How do you feel about using email for work? Do you love communicating via email or absolutely hate it? How do you feel about the number of emails you get during the day? What would you prefer to use instead of emailing?
These are some questions fielded at the LinkedIn ether, and the responses I received back were interesting and polarizing based on the industry. I’ve broken down some key differentiating factors and insights below.
To email or not to email? That is the question.
Email seems to be an avenue for sending out broader messages, but if you’re looking for a timely response, you might as well just ping your coworkers. The benefit of emails was that they were more searchable, easy to forward/CC others, and you have control over their end of life (vs ping messages that may get deleted after 30 days). For reaching a broader group of collaborators, social work postings were the way to go, as they enabled collaboration without the bloat of an email group thread.

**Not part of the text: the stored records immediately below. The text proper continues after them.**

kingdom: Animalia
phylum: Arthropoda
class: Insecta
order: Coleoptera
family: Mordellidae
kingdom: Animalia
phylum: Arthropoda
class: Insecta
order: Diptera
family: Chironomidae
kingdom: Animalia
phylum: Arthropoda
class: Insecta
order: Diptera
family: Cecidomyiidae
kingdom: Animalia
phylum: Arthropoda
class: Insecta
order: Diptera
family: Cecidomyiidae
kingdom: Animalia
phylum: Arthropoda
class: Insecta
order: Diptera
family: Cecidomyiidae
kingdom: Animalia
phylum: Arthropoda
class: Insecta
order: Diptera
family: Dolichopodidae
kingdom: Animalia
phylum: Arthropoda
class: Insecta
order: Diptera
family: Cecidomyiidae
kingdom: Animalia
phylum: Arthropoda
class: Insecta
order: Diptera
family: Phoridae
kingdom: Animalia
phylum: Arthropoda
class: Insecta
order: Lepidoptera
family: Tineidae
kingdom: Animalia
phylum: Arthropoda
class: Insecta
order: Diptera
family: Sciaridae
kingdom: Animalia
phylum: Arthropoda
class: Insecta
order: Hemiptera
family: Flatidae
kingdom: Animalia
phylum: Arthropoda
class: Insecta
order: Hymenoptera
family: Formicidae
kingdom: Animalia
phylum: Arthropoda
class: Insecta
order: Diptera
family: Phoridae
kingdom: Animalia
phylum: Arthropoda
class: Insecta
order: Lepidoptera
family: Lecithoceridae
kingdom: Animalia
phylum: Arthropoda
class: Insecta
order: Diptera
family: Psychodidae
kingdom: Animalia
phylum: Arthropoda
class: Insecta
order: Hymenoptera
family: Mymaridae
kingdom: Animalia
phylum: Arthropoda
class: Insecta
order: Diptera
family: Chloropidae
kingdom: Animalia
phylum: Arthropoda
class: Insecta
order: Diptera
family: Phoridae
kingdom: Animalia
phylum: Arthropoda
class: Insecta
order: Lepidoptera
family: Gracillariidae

Regardless of the negative feedback about email, it is still a huge component of business, with millions of companies investing in the email hosting market. The top three companies with market share are shown below, and the visual gives a perspective on the sheer number of companies relying on email hosting services.
Emailing and company transparency can be at odds.
Emails are currently used for more private types of communication, and although can be broadly shared, lack some of the visibility that individuals are wanting to see regarding key decisions and workflows. Some companies are opting for posting in more public/semi-public workgroups rather than in private emails.
New work collaboration sites are a growing substitute.
Individuals are migrating their corporate communication to more interactive and direct-to-the-source approaches. This means communicating right on documents, whether in Google Docs or Microsoft OneDrive files. Collaborative software like Slack and Teams make a one-stop-shop for individuals to communicate with others while contributing content and are becoming the preferred way of collaborating for many individuals. Major players in the team’s collaboration tool market are shown below.
Big picture, email is not disappearing any time soon, but new substitutes are taking over the market share of corporate communication. Individuals are preferring sleeker ways to communicate and collaborate with others in an efficient manner. The future is seamless communication, visibility to ideas, and effective collaborative tools that enable innovation. So either emailing becomes optimized for collaboration or the industry will shift with preference.